A distanza di oltre cinque mesi, non avendo più saputo nulla della pratica, la signorina Sylvanosky torna in via Larga, dove dopo un’accesa discussione allo sportello e l’arrivo della direttrice di sala, quest’ultima afferma che non c’è stata alcuna istanza di rettifica e che comunque tale istanza deve essere presentata nel comune dove il matrimonio è stato celebrato. Dopo un’inattesa sfuriata di Fantozzi, di solito arrendevole e remissivo, l’impiegata allo sportello accoglie una seconda istanza di rettifica, senza tuttavia rilasciare alcuna ricevuta.
A distanza di un anno, mentre nel frattempo alla signorina Sylvanosky è stato ridotto l’assegno unico in quanto non ha potuto presentare la documentazione necessaria (non ha né carta d’identità elettronica né Spid), torna insieme a Fantozzi in via Larga, previo appuntamento regolarmente fissato sul sito del Comune e, di nuovo, la responsabile del salone dove vengono rilasciati i certificati, interpellata dietro pressante richiesta del marito, ribadisce che la richiesta di rettifica deve essere fatta avanti al Comune dove si è celebrato il matrimonio. Nasce un’animata discussione, in cui la suddetta signora da’ prova di essere più supponente e arrogante che preparata, al termine della quale indirizza la signorina Sylvanosky e suo marito al primo piano, “dalla mia superiore”.

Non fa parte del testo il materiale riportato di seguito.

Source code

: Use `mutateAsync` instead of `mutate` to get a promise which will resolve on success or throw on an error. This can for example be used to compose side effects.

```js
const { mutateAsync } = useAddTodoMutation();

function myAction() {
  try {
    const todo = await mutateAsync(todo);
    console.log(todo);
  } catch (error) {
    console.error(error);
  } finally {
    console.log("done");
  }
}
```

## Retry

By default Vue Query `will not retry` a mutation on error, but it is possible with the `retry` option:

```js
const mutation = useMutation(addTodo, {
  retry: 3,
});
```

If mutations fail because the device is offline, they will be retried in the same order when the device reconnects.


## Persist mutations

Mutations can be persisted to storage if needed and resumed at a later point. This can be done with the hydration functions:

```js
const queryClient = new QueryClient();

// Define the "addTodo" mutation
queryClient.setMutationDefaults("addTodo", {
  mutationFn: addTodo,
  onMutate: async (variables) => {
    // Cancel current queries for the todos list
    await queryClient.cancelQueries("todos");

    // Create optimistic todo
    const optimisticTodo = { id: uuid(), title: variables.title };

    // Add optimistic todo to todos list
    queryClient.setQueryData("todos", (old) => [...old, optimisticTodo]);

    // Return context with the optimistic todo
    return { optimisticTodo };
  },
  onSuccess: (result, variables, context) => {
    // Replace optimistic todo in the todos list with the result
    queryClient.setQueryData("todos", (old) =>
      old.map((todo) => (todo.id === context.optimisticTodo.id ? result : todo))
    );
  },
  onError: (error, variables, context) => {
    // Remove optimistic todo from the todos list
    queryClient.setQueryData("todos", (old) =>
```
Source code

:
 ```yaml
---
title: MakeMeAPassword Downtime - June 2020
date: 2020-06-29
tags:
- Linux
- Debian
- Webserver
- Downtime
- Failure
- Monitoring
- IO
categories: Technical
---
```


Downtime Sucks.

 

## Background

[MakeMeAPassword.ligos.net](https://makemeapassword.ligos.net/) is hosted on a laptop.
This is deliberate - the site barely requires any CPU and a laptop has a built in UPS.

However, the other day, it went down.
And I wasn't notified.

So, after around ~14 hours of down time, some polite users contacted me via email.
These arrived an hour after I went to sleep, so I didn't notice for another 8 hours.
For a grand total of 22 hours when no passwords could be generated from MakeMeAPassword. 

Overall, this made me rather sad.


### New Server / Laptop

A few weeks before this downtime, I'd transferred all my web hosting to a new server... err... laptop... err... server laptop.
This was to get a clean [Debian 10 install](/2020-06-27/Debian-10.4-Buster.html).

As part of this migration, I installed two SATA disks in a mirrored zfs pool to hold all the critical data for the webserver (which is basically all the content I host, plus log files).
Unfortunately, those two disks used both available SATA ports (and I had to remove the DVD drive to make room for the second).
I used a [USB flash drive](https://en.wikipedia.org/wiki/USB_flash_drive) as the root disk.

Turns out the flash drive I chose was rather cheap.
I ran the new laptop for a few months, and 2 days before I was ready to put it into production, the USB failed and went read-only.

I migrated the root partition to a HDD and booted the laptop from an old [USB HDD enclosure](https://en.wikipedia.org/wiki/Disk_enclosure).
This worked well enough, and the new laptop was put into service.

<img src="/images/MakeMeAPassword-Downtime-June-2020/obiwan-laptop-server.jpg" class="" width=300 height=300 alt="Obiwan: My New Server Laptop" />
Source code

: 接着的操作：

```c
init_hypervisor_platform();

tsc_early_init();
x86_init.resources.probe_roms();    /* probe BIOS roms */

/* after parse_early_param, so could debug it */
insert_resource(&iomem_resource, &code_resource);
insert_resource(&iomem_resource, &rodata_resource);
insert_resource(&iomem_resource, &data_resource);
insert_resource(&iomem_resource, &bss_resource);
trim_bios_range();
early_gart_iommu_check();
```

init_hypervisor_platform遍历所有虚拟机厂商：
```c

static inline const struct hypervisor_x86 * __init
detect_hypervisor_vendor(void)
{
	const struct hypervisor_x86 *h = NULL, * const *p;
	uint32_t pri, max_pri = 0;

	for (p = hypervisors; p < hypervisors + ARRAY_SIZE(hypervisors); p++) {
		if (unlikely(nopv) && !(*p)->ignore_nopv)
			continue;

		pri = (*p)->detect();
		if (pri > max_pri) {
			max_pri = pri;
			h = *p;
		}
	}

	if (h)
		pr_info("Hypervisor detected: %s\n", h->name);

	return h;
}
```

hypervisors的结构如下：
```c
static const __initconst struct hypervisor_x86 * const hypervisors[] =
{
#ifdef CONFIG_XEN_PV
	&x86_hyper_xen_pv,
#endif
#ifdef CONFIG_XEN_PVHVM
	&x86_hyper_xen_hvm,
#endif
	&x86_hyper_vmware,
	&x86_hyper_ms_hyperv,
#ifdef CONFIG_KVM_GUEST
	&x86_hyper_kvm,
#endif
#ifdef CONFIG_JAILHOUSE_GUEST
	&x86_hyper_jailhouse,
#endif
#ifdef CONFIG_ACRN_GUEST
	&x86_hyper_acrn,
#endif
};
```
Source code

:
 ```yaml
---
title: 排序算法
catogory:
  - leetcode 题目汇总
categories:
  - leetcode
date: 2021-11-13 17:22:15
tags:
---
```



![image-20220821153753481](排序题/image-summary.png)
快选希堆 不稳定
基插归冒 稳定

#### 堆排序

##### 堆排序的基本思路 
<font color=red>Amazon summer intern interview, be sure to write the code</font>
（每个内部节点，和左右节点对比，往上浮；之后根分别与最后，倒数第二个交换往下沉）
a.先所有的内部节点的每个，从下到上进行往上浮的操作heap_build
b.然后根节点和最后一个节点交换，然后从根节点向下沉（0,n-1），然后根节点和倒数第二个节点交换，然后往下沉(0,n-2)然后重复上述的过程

Recatisi al primo piano, dopo avere aspettato più di mezz’ora davanti a una porta chiusa, Fantozzi e la moglie bussano alla porta accanto e chiedono di poter fissare un appuntamento con l’ufficio matrimoni per rettificare l’atto errato.
La funzionaria, gentilissima, si fa spiegare tutta la situazione, esamina gli scambi di e-mail tra Fantozzi e l’agenzia dell’entrate, Fantozzi e la questura e Fantozzi e il proprio commercialista, scarica a video l’atto di matrimonio e conclude che occorre andare al pianterreno all’ufficio stranieri.
In tale ufficio si svolge una discussione che non porta ad alcun risultato utile, al termine della quale la signorina Sylvanosky e Fantozzi vengono riaccompagnati allo sportello da cui erano partiti, nel salone al piano terra di via larga, dove viene protocollata una terza istanza di rettifica. Al termine viene rilasciata una ricevuta, con l’avvertenza che la pratica non potrà essere esaminata prima di qualche mese, forse sei, forse di più, ferma restando la possibilità di depositare un sollecito per circostanziati e documentati motivi.
Tutto questo è degno di un racconto di Kafka. L’ufficio anagrafe del Comune di Milano è gestito da persone scortesi e soprattutto prive di qualsiasi etica del lavoro. Come al solito la situazione può essere risolta in un attimo, a condizione di trovare una persona di buona volontà. Questa storia emblematica dell’Italia, dove l’efficienza o l’inefficienza dipendono dall’impegno personale di pochi volenterosi, perché tutta la burocrazia è gestita in una maniera a dir poco vergognosa e indegna di una nazione civile. Per quanto riguarda Fantozzi, be’, la nuvola dell’impiegato continua ad accompagnarlo nella grigia Milano.